## Tarefa 1
Reproduza literalmente o trecho do texto sobre as origens do Ministério Público, começando em "Muitas outras formas" e seguindo até "verdadeiras prerrogativas reais.".
## Tarefa 2
No texto sobre as origens do Ministério Público, quem qualificou a lei que criou a instituição de "une loi admirable"?

## Texto fornecido
Os arqueólogos do Direito já localizaram os precedentes do Ministério Público até nos confins do Egito, entre funcionários reais, referidos em textos que datam de quatro mil anos atrás. Da nossa herança de Roma também se extraíram raízes tidas como genuínas da Instituição no ofício dos procuratores caesaris.

Muitas outras formas embrionárias da Instituição são mencionadas na Grécia clássica ou na Idade Média da Itália e da Espanha. Num ponto, porém, parece convergirem as opiniões do maior número, o de que o Ministério Público recebeu seu banho austral na França, com a “ordonnance” de Felipe IV, o Belo, que uns datam de 23 e 25 de março e outros atribuem ao ano de 1302 ou 1303, ocasião em que pela primeira vez se fala da figura de les gens du roi.

Seguindo sua evolução verificamos então que, até o século XVI esses procuradores só agiam perante os tribunais na defesa dos interesses privados do rei, mas, com o aumento do poder dos  monarcas, eles passaram a acumular uma soma maior de atribuições e dignidades, incumbindo-se dos negócios do Estado e da própria justiça. E, nesse caminho, vão acabar compartilhando de verdadeiras prerrogativas reais.

Detêm, por exemplo, o privilégio do uso do título de agentes do rei por excelência, com exclusão dos demais. Nas audiências detêm o direito da palavra, sem se descobrirem e podem apelar a face du juge. Nas solenidades públicas marcham à frente do corpo dos advogados. Além disso, ao contrário do que se diz, observa Gigot que, embora a corporação atue, em princípio, sob as ordens e instruções do rei, seus membros conservam certa independência pessoal e há referências a casos em que muitos deles se opuseram a determinação do seu soberano, recusando-se à execução de suas ordens, por lhe parecerem contrárias ao bem estar do próprio reino.

Pelo que se colhe da história, a criação do Ministério Público despertou a mais viva recepção da parte de figuras como Montesquieu, para quem a lei que o criou foi une loi admirable. Também Rabat viu nela o vislumbre de um milagre, igual à admiração que despertou em Henrion de Pansy, que viu nela um dos maiores passos que os homens deram para a civilização. Por fim, Roche Flavin registrou que sua criação foi um ato de sabedoria e humanidade.

E, então, de lá para cá, o Ministério Público não tem senão ampliado sua atuação na justiça e na direção de sua função social. E, nesse trajeto, vem colhendo amplo aplauso, em particular pelo reconhecimento de sua importância como instrumento essencial da justiça, incluindo os valores da democracia e da cidadania social. E nesse sentido e pela voz de uns e de outros, vem sendo elevado à condição de um dos poderes do Estado, da soberania e da sua potestade executiva.

Convenhamos, porém, que esses valores nem sempre foram constantes ou reconhecidos. Pelo contrário, diante das críticas oferecidas, foi preciso arrostar uma severa resistência, sobretudo quando elas tentaram contê-lo até no exclusivo espaço penal, non pure la storia ma la sua vita stessa, quando se tem em conta que a ação na área penal enfrenta preconceitos e incompreensões que torna doloroso e impopular o esforço de promover a repressão do crime e o castigo dos culpados.

## Dados fornecidos

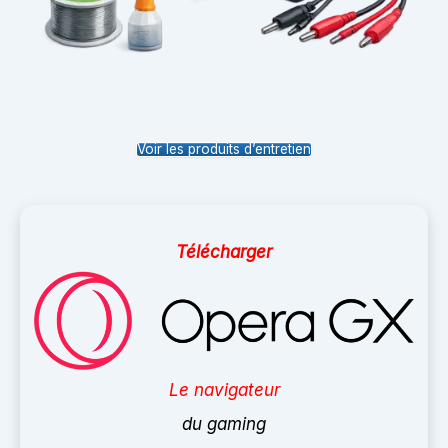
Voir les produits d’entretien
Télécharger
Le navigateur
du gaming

## Resposta 1
Muitas outras formas embrionárias da Instituição são mencionadas na Grécia clássica ou na Idade Média da Itália e da Espanha. Num ponto, porém, parece convergirem as opiniões do maior número, o de que o Ministério Público recebeu seu banho austral na França, com a “ordonnance” de Felipe IV, o Belo, que uns datam de 23 e 25 de março e outros atribuem ao ano de 1302 ou 1303, ocasião em que pela primeira vez se fala da figura de les gens du roi.

Seguindo sua evolução verificamos então que, até o século XVI esses procuradores só agiam perante os tribunais na defesa dos interesses privados do rei, mas, com o aumento do poder dos  monarcas, eles passaram a acumular uma soma maior de atribuições e dignidades, incumbindo-se dos negócios do Estado e da própria justiça. E, nesse caminho, vão acabar compartilhando de verdadeiras prerrogativas reais.

## Resposta 2
Montesquieu.